*Task to complete*: Your answer is every line of the material below in which the string "objects" occurs.

*Records supplied*:
Start of Block

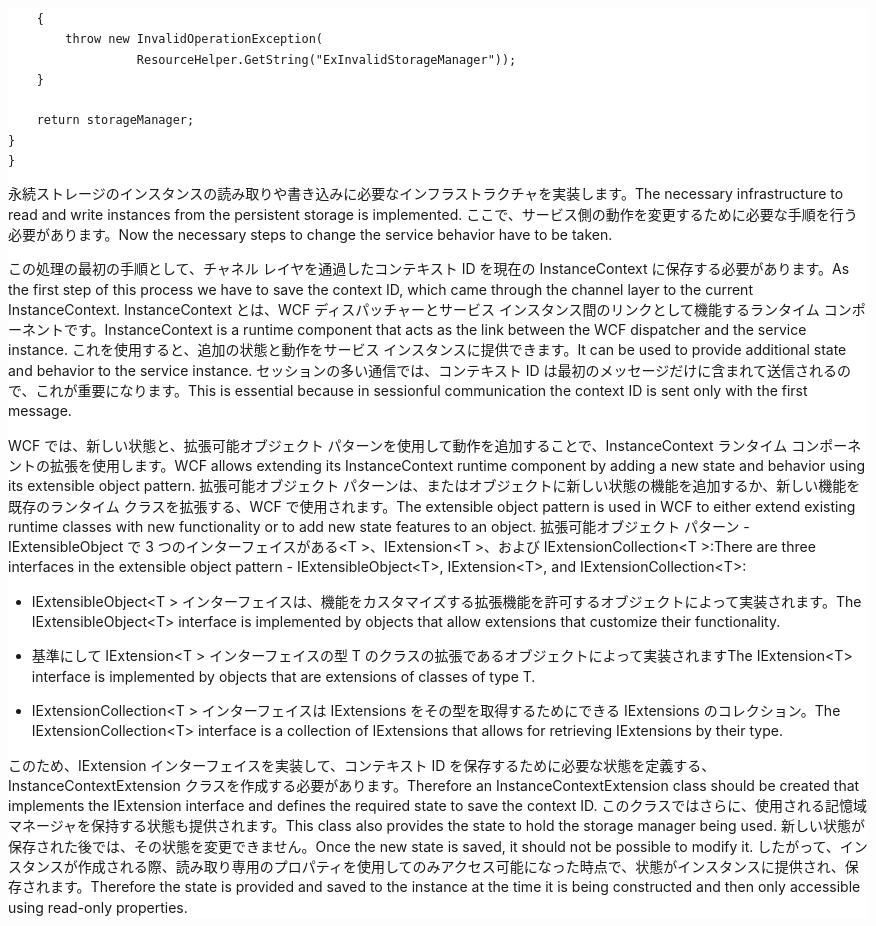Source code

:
 ```  
    {  
        throw new InvalidOperationException(  
                  ResourceHelper.GetString("ExInvalidStorageManager"));  
    }  
  
    return storageManager;  
}                  
}   
```  
  
 <span data-ttu-id="6b071-187">永続ストレージのインスタンスの読み取りや書き込みに必要なインフラストラクチャを実装します。</span><span class="sxs-lookup"><span data-stu-id="6b071-187">The necessary infrastructure to read and write instances from the persistent storage is implemented.</span></span> <span data-ttu-id="6b071-188">ここで、サービス側の動作を変更するために必要な手順を行う必要があります。</span><span class="sxs-lookup"><span data-stu-id="6b071-188">Now the necessary steps to change the service behavior have to be taken.</span></span>  
  
 <span data-ttu-id="6b071-189">この処理の最初の手順として、チャネル レイヤを通過したコンテキスト ID を現在の InstanceContext に保存する必要があります。</span><span class="sxs-lookup"><span data-stu-id="6b071-189">As the first step of this process we have to save the context ID, which came through the channel layer to the current InstanceContext.</span></span> <span data-ttu-id="6b071-190">InstanceContext とは、WCF ディスパッチャーとサービス インスタンス間のリンクとして機能するランタイム コンポーネントです。</span><span class="sxs-lookup"><span data-stu-id="6b071-190">InstanceContext is a runtime component that acts as the link between the WCF dispatcher and the service instance.</span></span> <span data-ttu-id="6b071-191">これを使用すると、追加の状態と動作をサービス インスタンスに提供できます。</span><span class="sxs-lookup"><span data-stu-id="6b071-191">It can be used to provide additional state and behavior to the service instance.</span></span> <span data-ttu-id="6b071-192">セッションの多い通信では、コンテキスト ID は最初のメッセージだけに含まれて送信されるので、これが重要になります。</span><span class="sxs-lookup"><span data-stu-id="6b071-192">This is essential because in sessionful communication the context ID is sent only with the first message.</span></span>  
  
 <span data-ttu-id="6b071-193">WCF では、新しい状態と、拡張可能オブジェクト パターンを使用して動作を追加することで、InstanceContext ランタイム コンポーネントの拡張を使用します。</span><span class="sxs-lookup"><span data-stu-id="6b071-193">WCF allows extending its InstanceContext runtime component by adding a new state and behavior using its extensible object pattern.</span></span> <span data-ttu-id="6b071-194">拡張可能オブジェクト パターンは、またはオブジェクトに新しい状態の機能を追加するか、新しい機能を既存のランタイム クラスを拡張する、WCF で使用されます。</span><span class="sxs-lookup"><span data-stu-id="6b071-194">The extensible object pattern is used in WCF to either extend existing runtime classes with new functionality or to add new state features to an object.</span></span> <span data-ttu-id="6b071-195">拡張可能オブジェクト パターン - IExtensibleObject で 3 つのインターフェイスがある\<T >、IExtension\<T >、および IExtensionCollection\<T >:</span><span class="sxs-lookup"><span data-stu-id="6b071-195">There are three interfaces in the extensible object pattern - IExtensibleObject\<T>, IExtension\<T>, and IExtensionCollection\<T>:</span></span>  
  
- <span data-ttu-id="6b071-196">IExtensibleObject\<T > インターフェイスは、機能をカスタマイズする拡張機能を許可するオブジェクトによって実装されます。</span><span class="sxs-lookup"><span data-stu-id="6b071-196">The IExtensibleObject\<T> interface is implemented by objects that allow extensions that customize their functionality.</span></span>  
  
- <span data-ttu-id="6b071-197">基準にして IExtension\<T > インターフェイスの型 T のクラスの拡張であるオブジェクトによって実装されます</span><span class="sxs-lookup"><span data-stu-id="6b071-197">The IExtension\<T> interface is implemented by objects that are extensions of classes of type T.</span></span>  
  
- <span data-ttu-id="6b071-198">IExtensionCollection\<T > インターフェイスは IExtensions をその型を取得するためにできる IExtensions のコレクション。</span><span class="sxs-lookup"><span data-stu-id="6b071-198">The IExtensionCollection\<T> interface is a collection of IExtensions that allows for retrieving IExtensions by their type.</span></span>  
  
 <span data-ttu-id="6b071-199">このため、IExtension インターフェイスを実装して、コンテキスト ID を保存するために必要な状態を定義する、InstanceContextExtension クラスを作成する必要があります。</span><span class="sxs-lookup"><span data-stu-id="6b071-199">Therefore an InstanceContextExtension class should be created that implements the IExtension interface and defines the required state to save the context ID.</span></span> <span data-ttu-id="6b071-200">このクラスではさらに、使用される記憶域マネージャを保持する状態も提供されます。</span><span class="sxs-lookup"><span data-stu-id="6b071-200">This class also provides the state to hold the storage manager being used.</span></span> <span data-ttu-id="6b071-201">新しい状態が保存された後では、その状態を変更できません。</span><span class="sxs-lookup"><span data-stu-id="6b071-201">Once the new state is saved, it should not be possible to modify it.</span></span> <span data-ttu-id="6b071-202">したがって、インスタンスが作成される際、読み取り専用のプロパティを使用してのみアクセス可能になった時点で、状態がインスタンスに提供され、保存されます。</span><span class="sxs-lookup"><span data-stu-id="6b071-202">Therefore the state is provided and saved to the instance at the time it is being constructed and then only accessible using read-only properties.</span></span>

End of Block

*Answer to this task*:
- <span data-ttu-id="6b071-196">IExtensibleObject\<T > インターフェイスは、機能をカスタマイズする拡張機能を許可するオブジェクトによって実装されます。</span><span class="sxs-lookup"><span data-stu-id="6b071-196">The IExtensibleObject\<T> interface is implemented by objects that allow extensions that customize their functionality.</span></span>  
- <span data-ttu-id="6b071-197">基準にして IExtension\<T > インターフェイスの型 T のクラスの拡張であるオブジェクトによって実装されます</span><span class="sxs-lookup"><span data-stu-id="6b071-197">The IExtension\<T> interface is implemented by objects that are extensions of classes of type T.</span></span>  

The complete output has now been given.